Votre rapporteur interprète cette démarche comme un premier pas vers une remise à plat du tarif. Il paraît indispensable que les pouvoirs publics engagent un travail de concertation avec les professionnels concernés, les magistrats consulaires et les autres acteurs de la procédure pour proposer une réforme consensuelle et respectueuse du droit des procédures collectives.
Le ministère de la justice a indiqué à votre rapporteur sa volonté de poursuivre cet effort en vue de rendre le tarif des mandataires judiciaires plus juste et plus vertueux . Les règles pourraient être simplifiées . En outre, le Gouvernement a annoncé son intention de définir un seuil au-delà duquel les rémunérations proportionnelles seraient supprimées et remplacées par une taxe fixée par le juge. De plus, la stricte séparation en deux missions distinctes de celle de commissaire à l'exécution du plan de cession, revenant essentiellement aux administrateurs, devrait permettre de mettre un terme à certaines rémunérations mal définies et source de nombreux excès. En contrepartie, la rémunération des administrateurs judiciaires devrait être valorisée lorsqu'un plan de sauvegarde ou de redressement aura été obtenu.

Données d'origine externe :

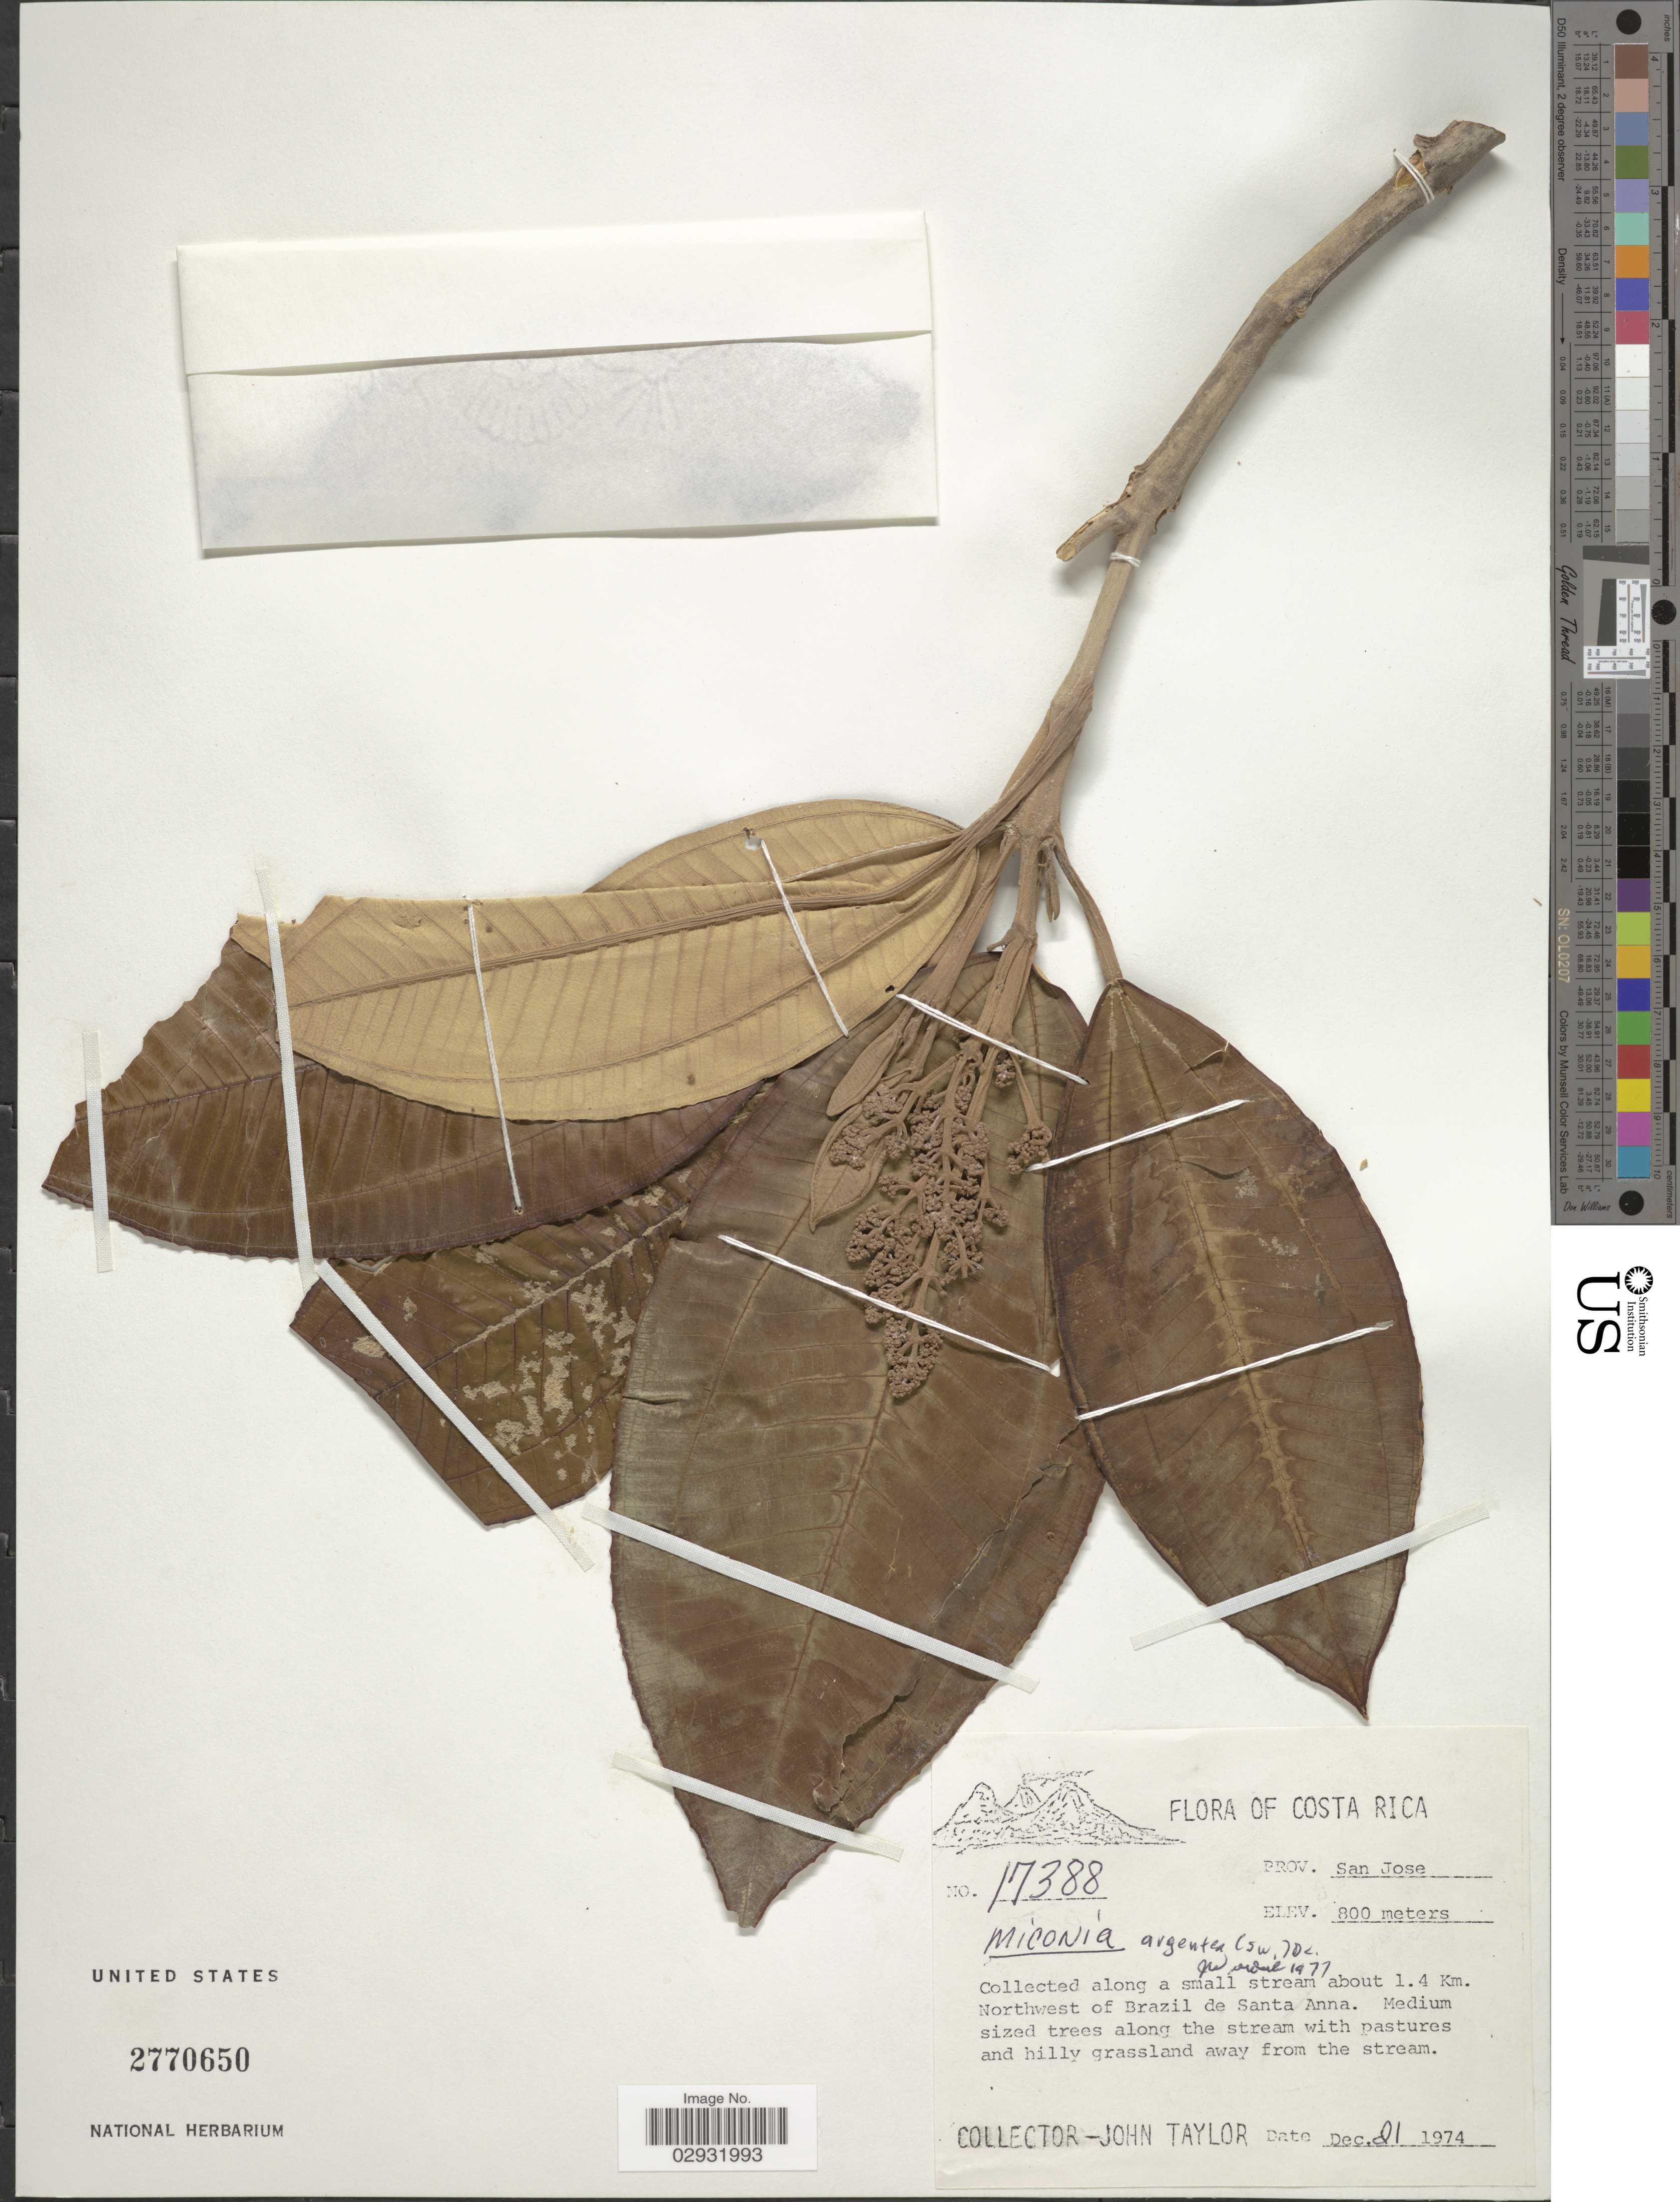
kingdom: Plantae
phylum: Tracheophyta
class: Magnoliopsida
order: Myrtales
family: Melastomataceae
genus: Miconia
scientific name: Miconia argentea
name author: (Sw.) DC.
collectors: J. Taylor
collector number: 17388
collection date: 1974-12-21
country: Costa Rica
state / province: San José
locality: Collected along a small stream about 1.4 Km. Northwest of Brazil de Santa Anna.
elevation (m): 800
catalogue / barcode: US 2770650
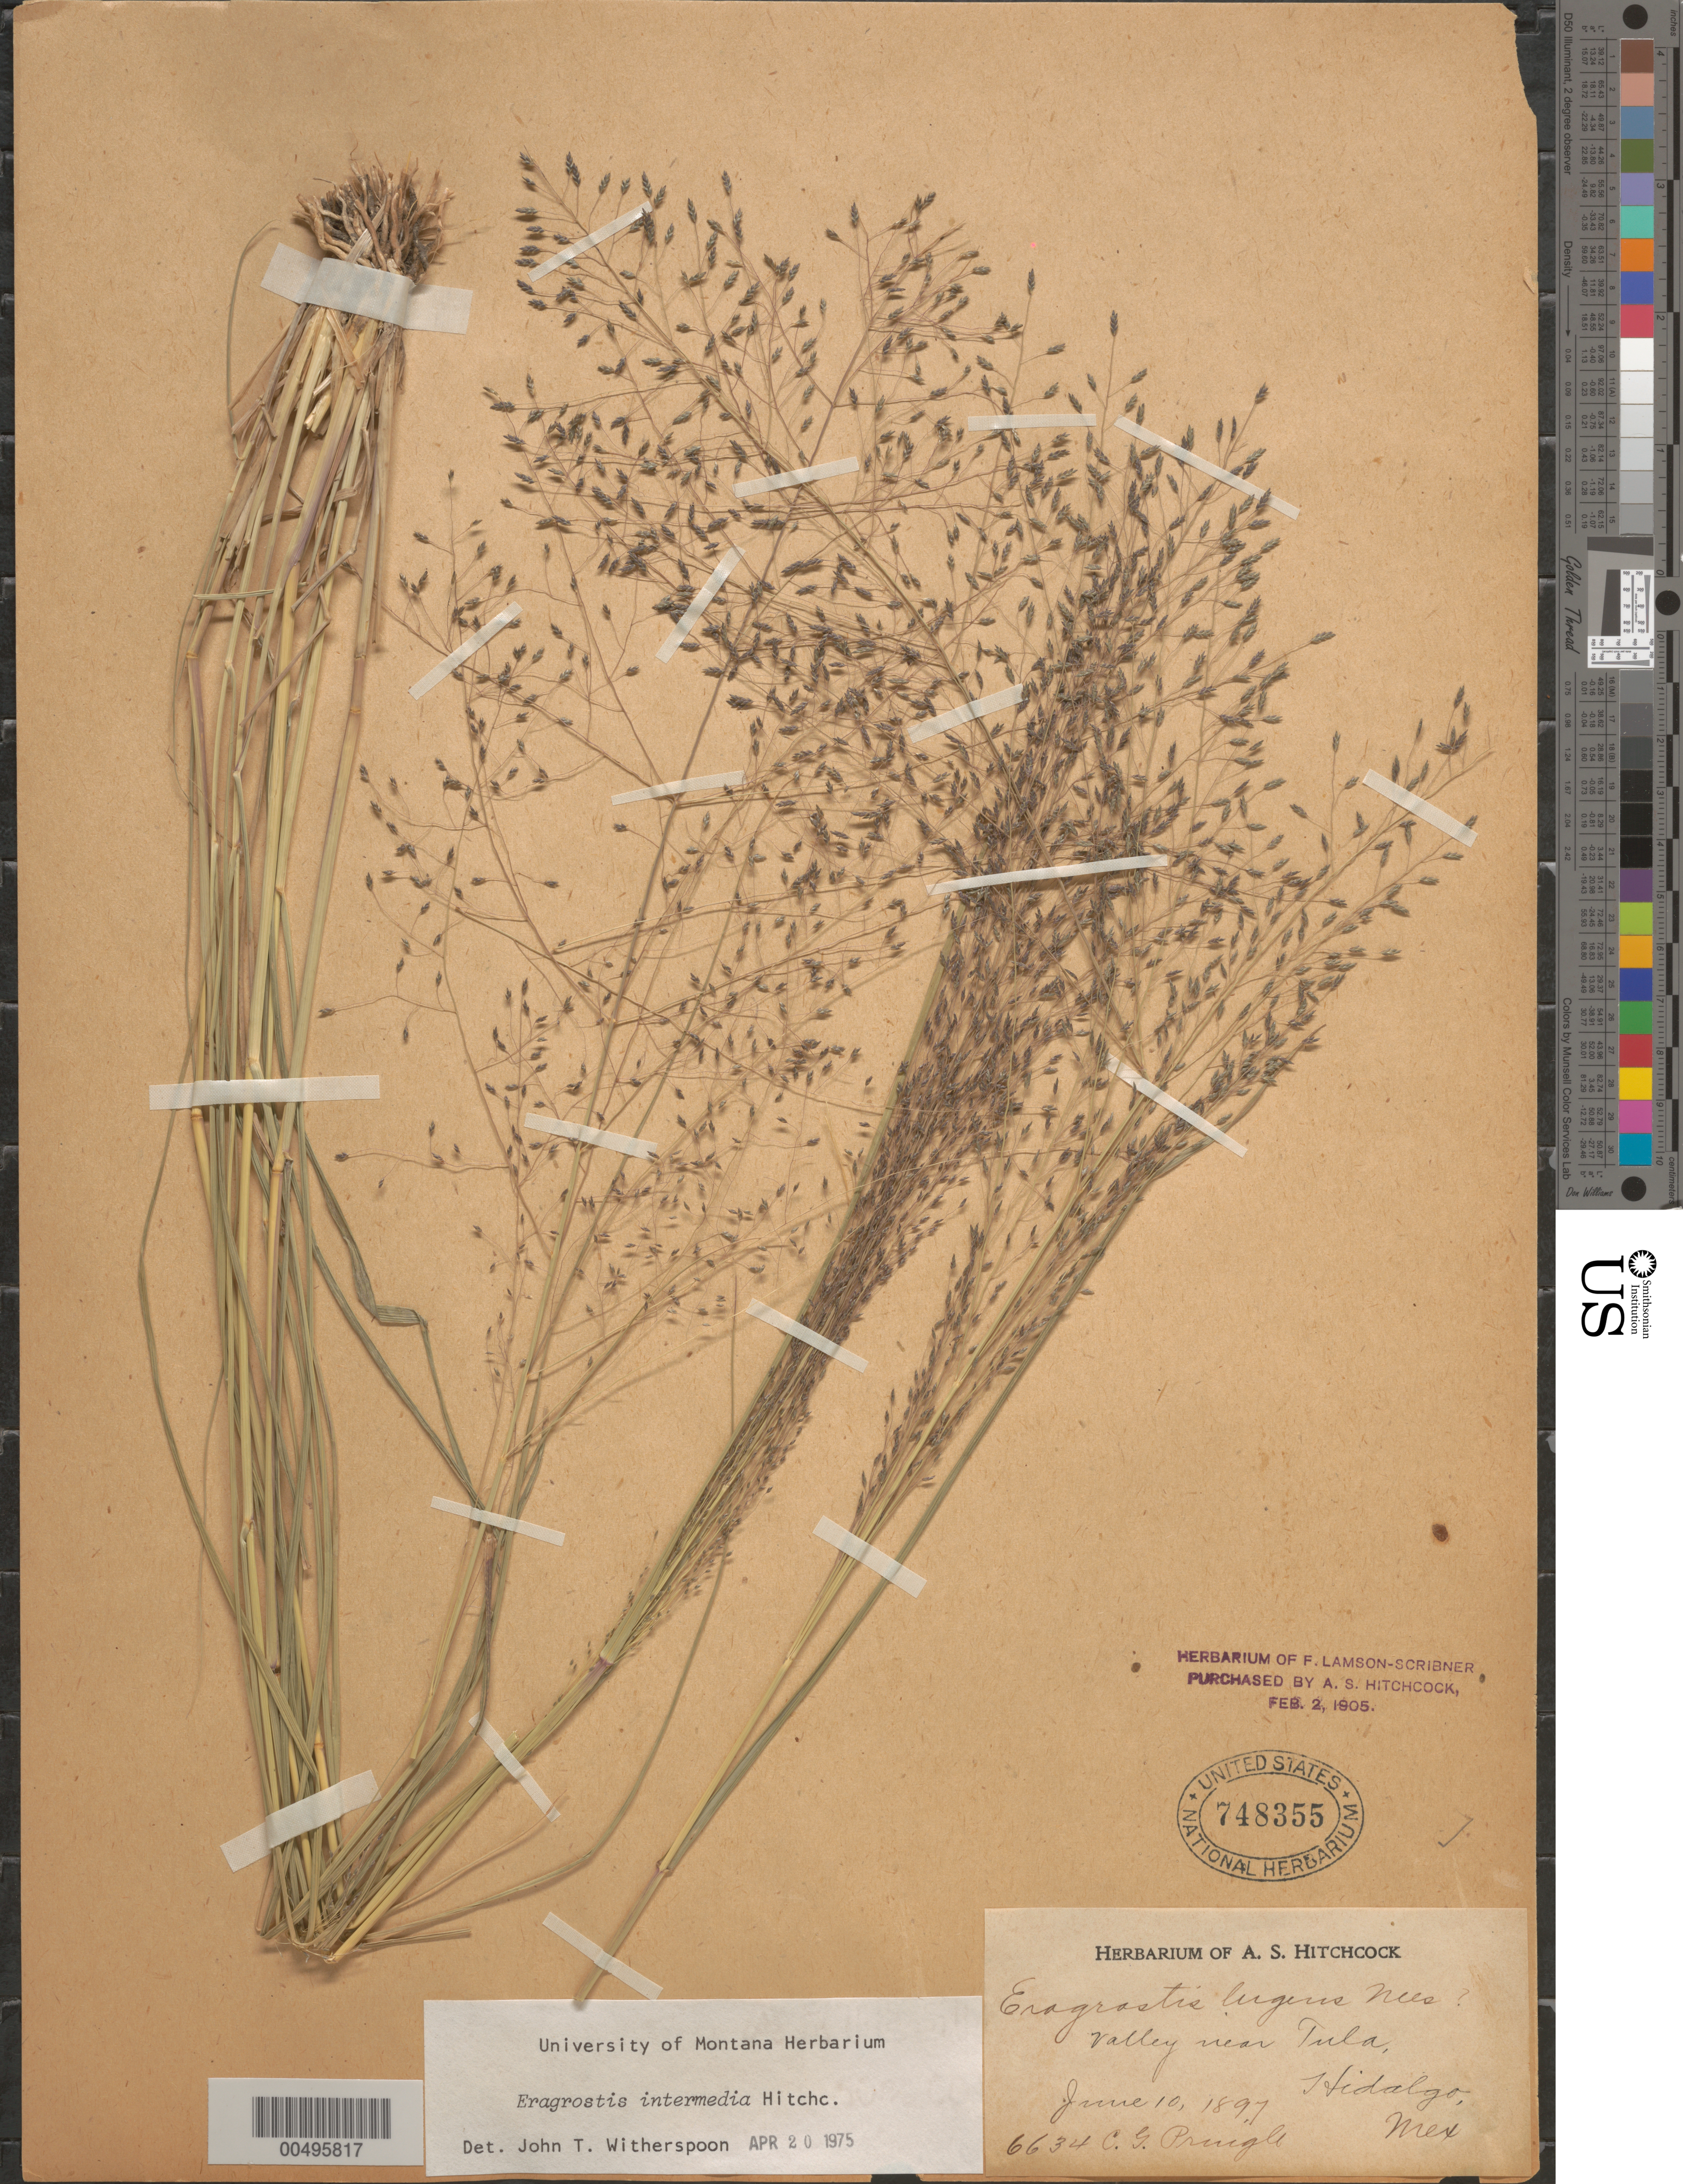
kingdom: Plantae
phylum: Tracheophyta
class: Liliopsida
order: Poales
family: Poaceae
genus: Eragrostis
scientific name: Eragrostis intermedia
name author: Hitchc.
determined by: Witherspoon, John T.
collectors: C. G. Pringle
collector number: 6634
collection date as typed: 10 Jun 1897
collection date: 1897-06-10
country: Mexico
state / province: Hidalgo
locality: Valley near Tula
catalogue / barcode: US 748355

Le Gouvernement a fait des efforts significatifs pour accroître le contrôle de la tarification, ce dont votre commission ne peut que se féliciter.
Elle vous soumet un amendement pour déplacer le contenu de cet article pour le faire figurer au sein d'un chapitre dédié aux frais de procédure sous l'article L. 663-2 413 ( * ) .
En conséquence, elle vous propose de supprimer l'article 176 bis .
* 408 Rapport d'enquête sur l'organisation et le fonctionnement des tribunaux de commerce élaboré conjointement par l'inspection générale des finances et l'inspection générale des services judiciaires - juillet 1998.
* 409 Rapport n° 180 (Sénat, 2001-2002) de M. Jean-Jacques Hyest.
* 410 Débats du 21 février 2002, JO Sénat du 22 février 2002, p. 1757.
* 411 Une révision urgente du tarif rendait nécessaire le défraiement des procédures impécunieuses qui représentait environ 40 % des dossiers avant l'adoption de la loi de 2003.
* 412 Voir supra, le commentaire de l'article 20 du projet de loi.
* 413 Voir l'article additionnel après l'article 178.